### Job item:
Nothing but the lines from the start of the data through the line with "border: 1px solid #cfcfcf;" should appear in the answer, each retyped exactly, and pictures should not.

Web page revision data
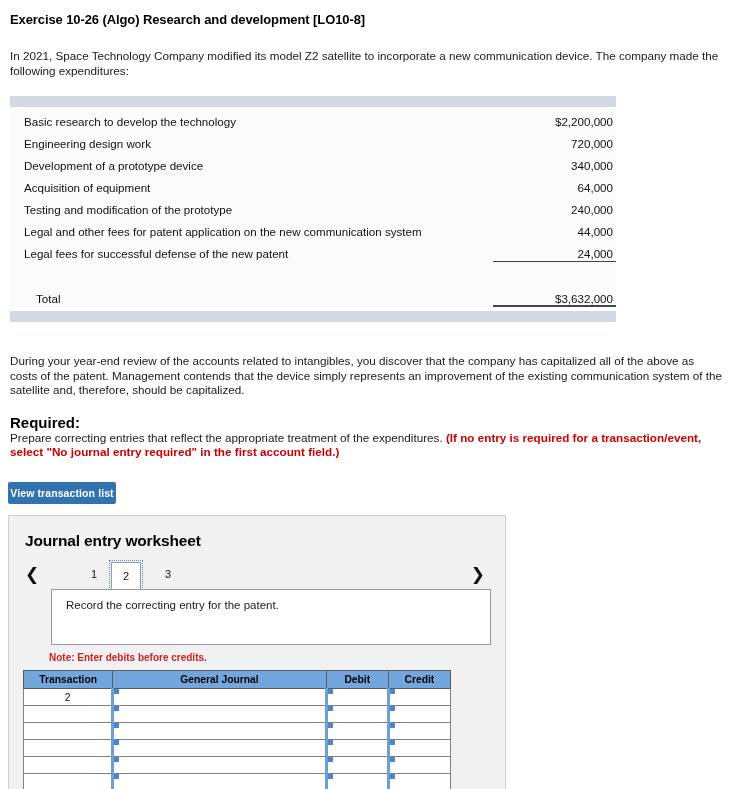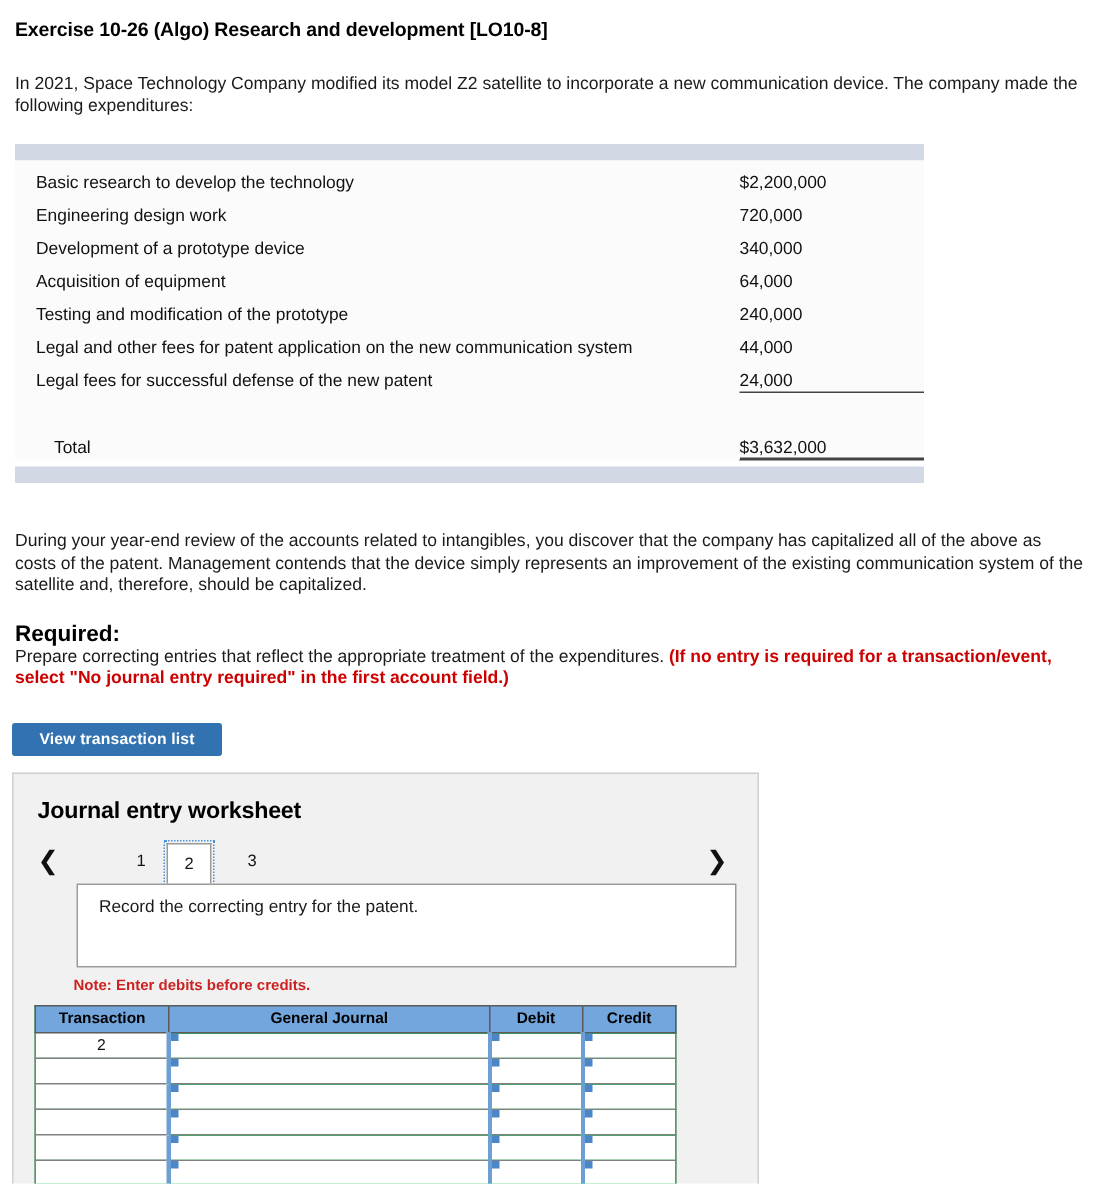--- a/index.html
+++ b/index.html
@@ -62,21 +62,21 @@
   }
   .exp-table td {
     padding: 8px 0 0 0;
     height: 14px;
     line-height: 14px;
     font-family: Liberation Sans, sans-serif;
     font-size: 11.6px;
     white-space: pre;
   }
   .exp-table td.desc { padding-left: 14px; }
-  .exp-table td.amt  { padding-right: 3px; width: 120px; margin-left: 28px; }
+  .exp-table td.amt  { text-align: right; padding-right: 3px; width: 120px; margin-left: 28px; }
   .exp-table tr.total td.desc { padding-left: 26px; }
   .amt.ul-single { border-bottom: 1px solid #444; }
   .amt.ul-double {
     border-bottom: 1px solid #444;
     box-shadow: inset 0 -3px 0 -2px #444;
   }
   .exp-spacer { height: 4px; }
 
   
   .btn {
@@ -88,21 +88,21 @@
     border: none;
     border-radius: 2px;
     padding: 0;
     height: 22px;
     line-height: 22px;
     text-align: center;
     cursor: pointer;
     font-family: "Liberation Sans", sans-serif;
     letter-spacing: 0.1px;
   }
-  .btn-view-tl { width: 140px; margin-left: 8px; }
+  .btn-view-tl { width: 108px; margin-left: 8px; }
 
   
   .panel {
     position: relative;
     margin-left: 8px;
     width: 498px;
     background: #f1f1f1;
     border: 1px solid #cfcfcf;
     box-sizing: border-box;
     padding: 14px 0 14px 0;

### Answer box:
--- a/index.html
+++ b/index.html
@@ -62,21 +62,21 @@
   }
   .exp-table td {
     padding: 8px 0 0 0;
     height: 14px;
     line-height: 14px;
     font-family: Liberation Sans, sans-serif;
     font-size: 11.6px;
     white-space: pre;
   }
   .exp-table td.desc { padding-left: 14px; }
-  .exp-table td.amt  { padding-right: 3px; width: 120px; margin-left: 28px; }
+  .exp-table td.amt  { text-align: right; padding-right: 3px; width: 120px; margin-left: 28px; }
   .exp-table tr.total td.desc { padding-left: 26px; }
   .amt.ul-single { border-bottom: 1px solid #444; }
   .amt.ul-double {
     border-bottom: 1px solid #444;
     box-shadow: inset 0 -3px 0 -2px #444;
   }
   .exp-spacer { height: 4px; }
 
   
   .btn {
@@ -88,21 +88,21 @@
     border: none;
     border-radius: 2px;
     padding: 0;
     height: 22px;
     line-height: 22px;
     text-align: center;
     cursor: pointer;
     font-family: "Liberation Sans", sans-serif;
     letter-spacing: 0.1px;
   }
-  .btn-view-tl { width: 140px; margin-left: 8px; }
+  .btn-view-tl { width: 108px; margin-left: 8px; }
 
   
   .panel {
     position: relative;
     margin-left: 8px;
     width: 498px;
     background: #f1f1f1;
     border: 1px solid #cfcfcf;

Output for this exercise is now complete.